The governor's pledge to hold the line on cities' public employee retirement contribution rates was welcome news to Soldotna leaders, but they aren't ready to forgive the $1.3 million the city already paid into the fund.
The Soldotna City Council on Wednesday asked City Manager Tom Boedeker to prepare a city resolution seeking assistance from Juneau crediting the city for its advance payment toward its estimated unfunded liability in the PERS account.
"Gov. (Sarah) Palin said the rate cities have to pay this year remains at 22 percent," Boedeker told council members, adding that is the same rate being applied to all municipalities, whether they made advance payments or not.
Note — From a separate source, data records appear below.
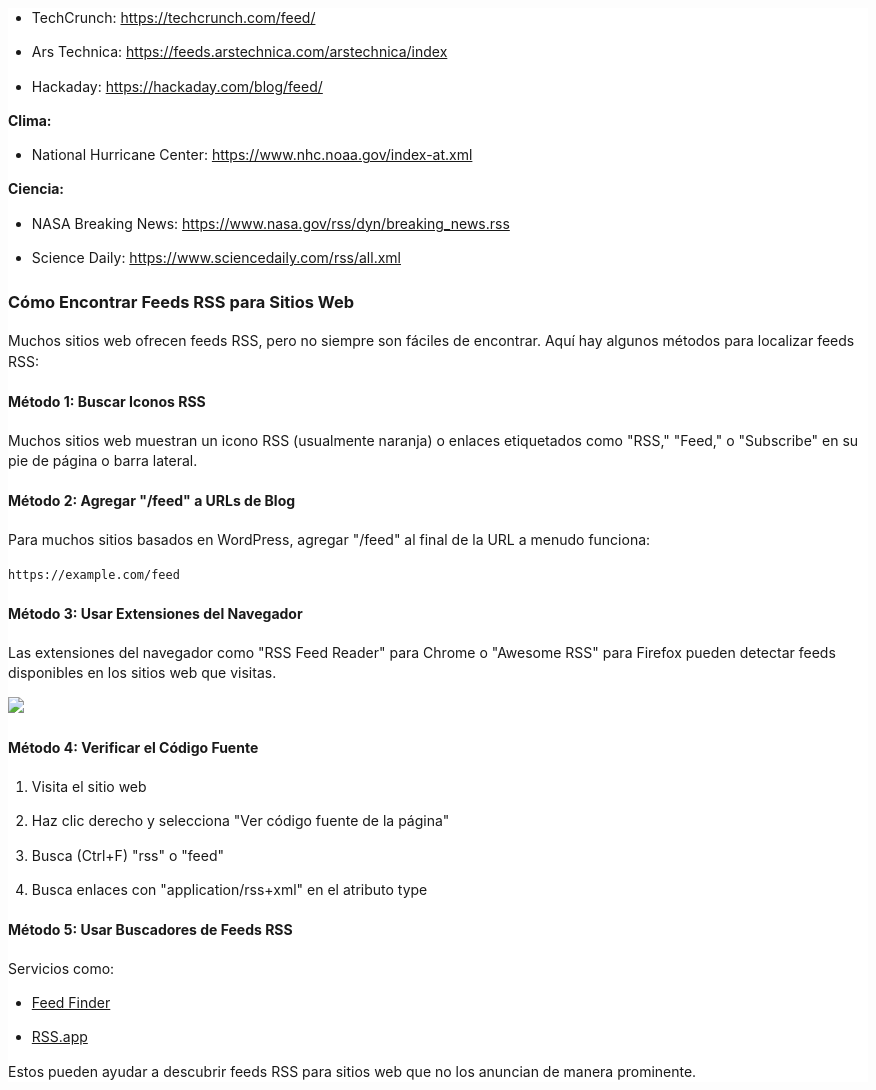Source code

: - TechCrunch: https://techcrunch.com/feed/

- Ars Technica: https://feeds.arstechnica.com/arstechnica/index

- Hackaday: https://hackaday.com/blog/feed/

**Clima:**

- National Hurricane Center: https://www.nhc.noaa.gov/index-at.xml

**Ciencia:**

- NASA Breaking News: https://www.nasa.gov/rss/dyn/breaking_news.rss

- Science Daily: https://www.sciencedaily.com/rss/all.xml

### Cómo Encontrar Feeds RSS para Sitios Web

Muchos sitios web ofrecen feeds RSS, pero no siempre son fáciles de encontrar. Aquí hay algunos métodos para localizar feeds RSS:

#### Método 1: Buscar Iconos RSS

Muchos sitios web muestran un icono RSS (usualmente naranja) o enlaces etiquetados como "RSS," "Feed," o "Subscribe" en su pie de página o barra lateral.

#### Método 2: Agregar "/feed" a URLs de Blog

Para muchos sitios basados en WordPress, agregar "/feed" al final de la URL a menudo funciona:

```
https://example.com/feed
```

#### Método 3: Usar Extensiones del Navegador

Las extensiones del navegador como "RSS Feed Reader" para Chrome o "Awesome RSS" para Firefox pueden detectar feeds disponibles en los sitios web que visitas.

<div style={{textAlign:'center'}}><img src="https://files.seeedstudio.com/wiki/reterminal_e10xx/img/81.png" style={{width:1000, height:'auto'}}/></div>

#### Método 4: Verificar el Código Fuente

1. Visita el sitio web

2. Haz clic derecho y selecciona "Ver código fuente de la página"

3. Busca (Ctrl+F) "rss" o "feed"

4. Busca enlaces con "application/rss+xml" en el atributo type

#### Método 5: Usar Buscadores de Feeds RSS

Servicios como:

- [Feed Finder](https://feedfinder.mackerron.com/)

- [RSS.app](https://rss.app/rss-feed)

Estos pueden ayudar a descubrir feeds RSS para sitios web que no los anuncian de manera prominente.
"That means we don't get any credit for the $1.3 million," he said.
Mayor Dave Carey said, additionally, had the city not made the payment, the money could have remained in the bank earning interest for the citizens of Soldotna.
Boedeker said he would bring a resolution back to the council for consideration at its next meeting and he suggested council members continually remind legislators, including Rep. Kurt Olson and Sen. Tom Wagoner, of Soldotna's advance payment.
Carey opened Wednesday's council meeting with a remembrance for the crew and patient on the LifeGuard medevac helicopter that apparently crashed into Prince William Sound Dec. 3 while transporting the patient from Cordova to Providence Alaska Medical Center in Anchorage.
A procession and memorial service are planned for Saturday afternoon from Central Emergency Services to Soldotna Bible Chapel. A CES paramedic, Cameron Carter, was aboard the Central Peninsula Hospital-based helicopter.
Soldotna Police Sgt. Robbie Quelland told the council he is working with CES to designate a suitable route for the procession.
"We don't want something nice to turn into something bad," he said, referring to potentially disruptive road closures that would be created by selecting the wrong route. Quelland said as many as 60 fire trucks from departments throughout Southcentral Alaska are expected to take part in the procession honoring their fallen comrades.
In other action, the council set a public hearing for Dec. 26 on an ordinance giving council members and Planning and Zoning commission members a pay raise. If approved, council members' pay would go from $50 to $250 per month and planning commissioners would be paid $75 for each regular meeting they attend, not to exceed two per month. Currently, planning commission members receive $25 per meeting.
The council also approved creating a full-time city planner position in Soldotna.
Boedeker said the city is facing a number of issues requiring an additional amount of professional training that a full-time planner would bring. On the city's horizon are a number of annexation proposals as well as central city development projects.
"It's time to move to the next step," Boedeker said. He also said funding for the position is available in this year's budget by way of unexpended funds for the special projects assistant to the city manager position vacated recently by Leila Kimbrell.
At its last council meeting, Councilman Peter Micciche suggested the city double the amount of Kenai Peninsula Borough funding assistance it is requesting to pay for hiring someone to create a new comprehensive plan.
Micciche suggested asking for $50,000 rather than $25,000. His motion received unanimous approval from the four council members present. Jim Stogsdill and Shane Horan were on excused absence.
Having attended the most recent Planning and Zoning Commission meeting, Councilman Ed Sleater reported that the group "hoped we can get a cemetery site picked soon."